If you are not ready to buy, and you plan to rent, you might not think you need insurance, but you’ll regret skimping on it if your apartment gets broken into or your dog bites a visitor. Renter’s insurance will cover your belongings in the case of theft, fire, water damage, etc., and also can cover liability for a variety of scenarios—and it’s typically surprisingly affordable, averaging less than $200 a year.

If you own a home, chances are good that you probably have homeowners insurance as a requirement from your mortgage provider, but double-check your policy to ensure it covers as much as you think it should—such as the actual “replacement value” of your items, rather than just cash value, and short-term lodging in the even you are displaced.

Understand Your Health Insurance

PPOs, HMOs, HSAs…the alphabet soup of health insurance is enough to give anyone a headache. But if you don’t know what your insurance covers, you could be on the hook for an unexpected high bill…or you might be delaying services that would be covered.

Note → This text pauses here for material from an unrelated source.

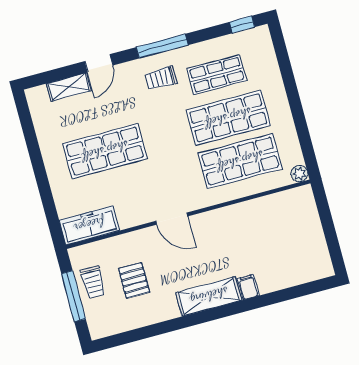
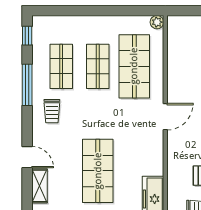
window: (162, 46) -> (27, 85), moved
shop shelf: (228, 118) -> (98, 66), width x0.70, depth x0.74
door: (172, 219) -> (165, 117), moved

Some plans even offer free telemedicine services or other perks that you could take advantage of if you only knew.  Log in to your health insurance portal and click around a little to find out what’s covered and where…certain insurance only works at specific hospitals, for example. If you have any questions, don’t hesitate to seek out your HR department. They are there to help make sure you understand your coverage and limits inside and out.

As life changes occur,  you naturally grow, learn, and build upon your experiences. In this way, it is important to understand that getting on the path to financial literacy is an ever-evolving journey; it takes time and perseverance. And while you may find one concept relevant now, you might find another one more relevant to your life situation later.  Each part of the process is not wasted, only propelling you to a more secure financial future.